A provincial audit of the $105-million Johnson Street Bridge replacement project will not be completed before the auditor general for municipalities closes permanently in 2021.
The Office of the Auditor General for Local Government said in February it would review the project at the city’s request, but on Friday, the office issued a statement saying the audit had been affected by the pandemic and would not be done before the office closes around March 2021.
Mike Furey, acting auditor general for local government, said the audit was initially on track to be finished before the office closure, but pandemic-related travel restrictions delayed the work. The normal procedure for an audit involves being physically in the office that’s under investigation, he said.
Some documents can be examined if they’re in electronic format, but Furey said not all the necessary documents would have been available electronically.
“It was a combination of, as I mentioned, the public health restrictions on travel, and the other health directives that we obviously follow quite carefully, and the timing of our office closing down,” Furey said. “I made the decision not to go forward because of those reasons.”
Victoria Mayor Lisa Helps’s call for an audit in 2018 was supported unanimously by councillors after the project finished three years late and over budget.
The bridge was initially scheduled to open on Sept. 30, 2015, but was not completed until March 31, 2018. Victoria council at the time voted to replace the bridge instead of refurbishing the existing bridge, based on early estimates of $35 million for replacement, compared to about $30 million for a refurbished bridge that wouldn’t last as long. The cost for replacement rose quickly, however, to top $105 million.
Helps, who voted against the bridge-replacement project as a councillor, hoped an audit would provide lessons to the city for undertaking large and complex projects in the future. Although she would have liked the audit to go through, Helps said she doesn’t fault the auditor general for cancelling it as the office prepares to close.
“It’s the COVID reality, and it makes good sense to me,” she said.
Helps said the city has applied lessons learned from the Johnson Street Bridge project as it moves ahead on other capital projects, including a new $40-million fire hall downtown with 130 units of affordable housing slated to open in 2022.
“I think a lot of the challenges from the bridge have been addressed with our future capital projects. There hasn’t been anything that has come up over-budget since then. All the bike-lane projects are on time and under budget, and the fire hall is going well, so I think we learned our lesson,” Helps said.
Ross Crockford, founding director of the watchdog group johnsonstreetbridge.org, said he was disappointed that the audit won’t be completed.
“There are a bunch of outstanding questions with the project that I was hoping an audit could get to the bottom of,” he said.

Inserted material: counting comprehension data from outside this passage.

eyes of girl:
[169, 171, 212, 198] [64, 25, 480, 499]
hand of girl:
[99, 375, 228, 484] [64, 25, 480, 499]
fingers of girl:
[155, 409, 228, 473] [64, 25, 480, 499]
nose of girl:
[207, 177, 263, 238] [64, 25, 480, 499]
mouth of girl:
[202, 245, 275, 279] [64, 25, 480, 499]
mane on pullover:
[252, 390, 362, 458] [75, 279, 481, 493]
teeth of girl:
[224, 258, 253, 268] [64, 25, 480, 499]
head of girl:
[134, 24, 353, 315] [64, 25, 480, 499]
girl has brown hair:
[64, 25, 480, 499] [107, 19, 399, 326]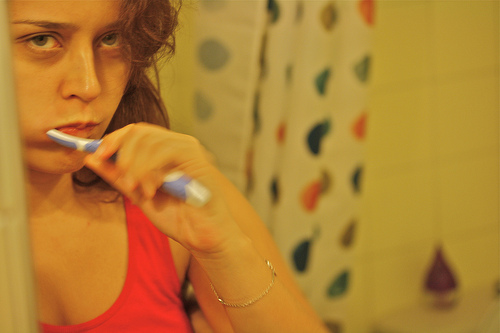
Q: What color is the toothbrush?
A: Purple and white.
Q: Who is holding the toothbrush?
A: The woman.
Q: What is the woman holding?
A: The toothbrush.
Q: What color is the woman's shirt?
A: Orange.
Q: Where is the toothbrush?
A: In the woman's hand.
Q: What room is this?
A: Bathroom.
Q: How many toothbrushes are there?
A: One.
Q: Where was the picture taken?
A: In a bathroom.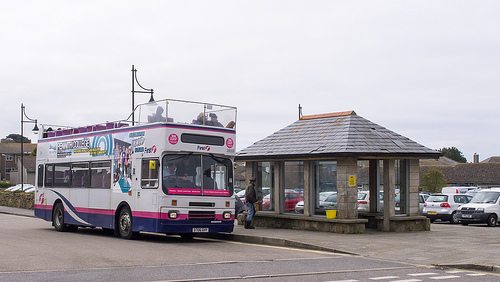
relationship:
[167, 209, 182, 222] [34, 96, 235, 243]
headlight on bus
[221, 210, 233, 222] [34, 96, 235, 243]
headlight on bus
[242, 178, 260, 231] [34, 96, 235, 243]
man near bus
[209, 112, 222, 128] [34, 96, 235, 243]
person on bus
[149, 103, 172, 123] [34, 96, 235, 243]
person on bus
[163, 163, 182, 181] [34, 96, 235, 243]
driver of bus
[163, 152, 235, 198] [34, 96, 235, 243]
windshield of bus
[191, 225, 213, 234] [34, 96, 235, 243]
license plate on bus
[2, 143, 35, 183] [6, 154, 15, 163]
building has windows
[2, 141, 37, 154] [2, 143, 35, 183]
roof on building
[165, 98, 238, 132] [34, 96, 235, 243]
window on bus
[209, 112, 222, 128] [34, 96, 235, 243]
person riding on bus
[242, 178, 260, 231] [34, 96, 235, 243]
man next to bus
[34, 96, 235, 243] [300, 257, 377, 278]
bus on pavement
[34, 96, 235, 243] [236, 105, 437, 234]
bus at bus stop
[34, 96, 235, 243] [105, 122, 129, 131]
bus has seats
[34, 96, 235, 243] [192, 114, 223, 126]
bus carrying people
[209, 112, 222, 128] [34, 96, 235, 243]
person on top of bus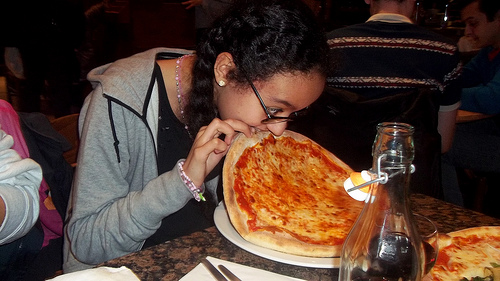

Crockford still wants to know why the city decided to build an architecturally unique bridge, whether engineers involved were qualified to design the bridge and why engineers recommended an unusual design if it was likely to lead to increased costs and construction time.
He also wonders if the city made poor decisions in the rush to access stimulus money from other levels of government.
“The whole idea with the audit is other municipalities could learn from it. I was hoping there would be lessons for the provincial government, too,” he said. “Maybe it’s not appropriate for a relatively small municipality to undertake a massive engineering project.”